— Dati forniti —
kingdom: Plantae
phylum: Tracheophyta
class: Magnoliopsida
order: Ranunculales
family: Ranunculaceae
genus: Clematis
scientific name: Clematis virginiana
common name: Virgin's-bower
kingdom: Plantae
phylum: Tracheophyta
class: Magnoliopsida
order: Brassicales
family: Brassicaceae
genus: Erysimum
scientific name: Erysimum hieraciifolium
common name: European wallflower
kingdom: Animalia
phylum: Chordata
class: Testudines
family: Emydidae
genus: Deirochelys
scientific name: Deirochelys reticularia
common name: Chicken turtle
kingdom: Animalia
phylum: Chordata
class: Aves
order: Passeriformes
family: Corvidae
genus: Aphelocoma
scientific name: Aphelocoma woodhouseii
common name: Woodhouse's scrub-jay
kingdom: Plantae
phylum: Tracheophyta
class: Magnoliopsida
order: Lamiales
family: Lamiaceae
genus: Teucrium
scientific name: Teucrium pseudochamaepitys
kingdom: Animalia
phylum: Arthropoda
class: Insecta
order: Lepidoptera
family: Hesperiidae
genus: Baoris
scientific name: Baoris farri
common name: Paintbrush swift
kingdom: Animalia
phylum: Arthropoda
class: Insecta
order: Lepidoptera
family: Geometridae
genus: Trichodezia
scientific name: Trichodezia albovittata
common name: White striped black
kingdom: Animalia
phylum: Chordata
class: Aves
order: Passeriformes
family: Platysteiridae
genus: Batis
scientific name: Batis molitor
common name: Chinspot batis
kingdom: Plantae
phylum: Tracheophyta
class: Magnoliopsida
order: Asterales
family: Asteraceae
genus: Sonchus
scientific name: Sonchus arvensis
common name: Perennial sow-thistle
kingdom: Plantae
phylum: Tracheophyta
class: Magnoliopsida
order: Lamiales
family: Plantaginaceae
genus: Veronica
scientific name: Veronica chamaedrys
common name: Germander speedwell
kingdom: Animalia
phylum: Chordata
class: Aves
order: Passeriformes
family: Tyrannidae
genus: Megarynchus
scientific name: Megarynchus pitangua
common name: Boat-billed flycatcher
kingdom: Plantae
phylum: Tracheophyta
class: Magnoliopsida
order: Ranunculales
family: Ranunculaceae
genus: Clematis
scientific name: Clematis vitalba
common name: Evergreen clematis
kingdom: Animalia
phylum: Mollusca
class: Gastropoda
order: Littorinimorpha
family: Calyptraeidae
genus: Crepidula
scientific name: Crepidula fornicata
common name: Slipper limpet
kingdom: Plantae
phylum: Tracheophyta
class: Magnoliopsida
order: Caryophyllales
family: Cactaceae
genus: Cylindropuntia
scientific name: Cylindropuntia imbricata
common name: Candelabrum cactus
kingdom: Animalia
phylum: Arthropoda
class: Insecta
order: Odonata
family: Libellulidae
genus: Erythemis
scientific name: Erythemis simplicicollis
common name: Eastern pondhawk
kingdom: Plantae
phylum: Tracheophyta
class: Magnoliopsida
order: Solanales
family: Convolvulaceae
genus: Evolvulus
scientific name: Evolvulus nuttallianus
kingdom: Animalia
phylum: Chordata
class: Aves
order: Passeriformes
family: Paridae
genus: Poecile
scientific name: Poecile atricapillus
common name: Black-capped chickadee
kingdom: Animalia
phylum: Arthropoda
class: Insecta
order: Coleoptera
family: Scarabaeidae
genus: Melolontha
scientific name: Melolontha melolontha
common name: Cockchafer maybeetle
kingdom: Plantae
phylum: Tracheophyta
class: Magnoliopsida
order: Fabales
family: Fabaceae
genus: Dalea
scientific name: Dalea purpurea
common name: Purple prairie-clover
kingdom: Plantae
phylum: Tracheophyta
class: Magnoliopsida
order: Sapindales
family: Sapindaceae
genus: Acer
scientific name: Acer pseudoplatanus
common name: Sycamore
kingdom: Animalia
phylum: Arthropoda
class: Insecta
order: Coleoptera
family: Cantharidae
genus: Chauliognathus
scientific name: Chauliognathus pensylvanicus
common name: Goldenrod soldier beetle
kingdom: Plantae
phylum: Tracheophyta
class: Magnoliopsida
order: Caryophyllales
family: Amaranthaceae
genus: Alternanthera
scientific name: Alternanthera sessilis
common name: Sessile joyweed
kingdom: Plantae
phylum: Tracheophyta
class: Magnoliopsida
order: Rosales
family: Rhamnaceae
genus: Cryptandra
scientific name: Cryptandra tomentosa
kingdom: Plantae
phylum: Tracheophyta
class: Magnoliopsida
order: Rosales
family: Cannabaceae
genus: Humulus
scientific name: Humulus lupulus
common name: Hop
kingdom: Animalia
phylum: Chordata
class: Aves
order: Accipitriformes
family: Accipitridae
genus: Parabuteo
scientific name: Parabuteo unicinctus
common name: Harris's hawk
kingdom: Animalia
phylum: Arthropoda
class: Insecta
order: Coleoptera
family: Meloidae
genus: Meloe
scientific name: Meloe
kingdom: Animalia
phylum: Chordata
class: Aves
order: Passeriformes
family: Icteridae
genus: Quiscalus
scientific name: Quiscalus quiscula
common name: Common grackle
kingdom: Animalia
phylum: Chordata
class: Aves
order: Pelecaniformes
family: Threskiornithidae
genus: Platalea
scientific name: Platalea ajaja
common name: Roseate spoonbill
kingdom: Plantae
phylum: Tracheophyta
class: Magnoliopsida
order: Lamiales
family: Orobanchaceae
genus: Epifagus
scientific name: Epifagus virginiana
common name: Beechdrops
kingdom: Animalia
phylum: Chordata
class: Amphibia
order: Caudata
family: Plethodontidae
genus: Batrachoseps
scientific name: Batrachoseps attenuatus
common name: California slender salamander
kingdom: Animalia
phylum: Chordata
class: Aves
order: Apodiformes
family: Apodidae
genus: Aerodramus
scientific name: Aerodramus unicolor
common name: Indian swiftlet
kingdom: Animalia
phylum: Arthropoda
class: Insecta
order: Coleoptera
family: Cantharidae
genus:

— Consegna —
Ricopia senza modifiche le righe dei dati, partendo dalla prima e proseguendo fino alla riga con "family: Platysteiridae", inclusa.

— Risposta —
kingdom: Plantae
phylum: Tracheophyta
class: Magnoliopsida
order: Ranunculales
family: Ranunculaceae
genus: Clematis
scientific name: Clematis virginiana
common name: Virgin's-bower
kingdom: Plantae
phylum: Tracheophyta
class: Magnoliopsida
order: Brassicales
family: Brassicaceae
genus: Erysimum
scientific name: Erysimum hieraciifolium
common name: European wallflower
kingdom: Animalia
phylum: Chordata
class: Testudines
family: Emydidae
genus: Deirochelys
scientific name: Deirochelys reticularia
common name: Chicken turtle
kingdom: Animalia
phylum: Chordata
class: Aves
order: Passeriformes
family: Corvidae
genus: Aphelocoma
scientific name: Aphelocoma woodhouseii
common name: Woodhouse's scrub-jay
kingdom: Plantae
phylum: Tracheophyta
class: Magnoliopsida
order: Lamiales
family: Lamiaceae
genus: Teucrium
scientific name: Teucrium pseudochamaepitys
kingdom: Animalia
phylum: Arthropoda
class: Insecta
order: Lepidoptera
family: Hesperiidae
genus: Baoris
scientific name: Baoris farri
common name: Paintbrush swift
kingdom: Animalia
phylum: Arthropoda
class: Insecta
order: Lepidoptera
family: Geometridae
genus: Trichodezia
scientific name: Trichodezia albovittata
common name: White striped black
kingdom: Animalia
phylum: Chordata
class: Aves
order: Passeriformes
family: Platysteiridae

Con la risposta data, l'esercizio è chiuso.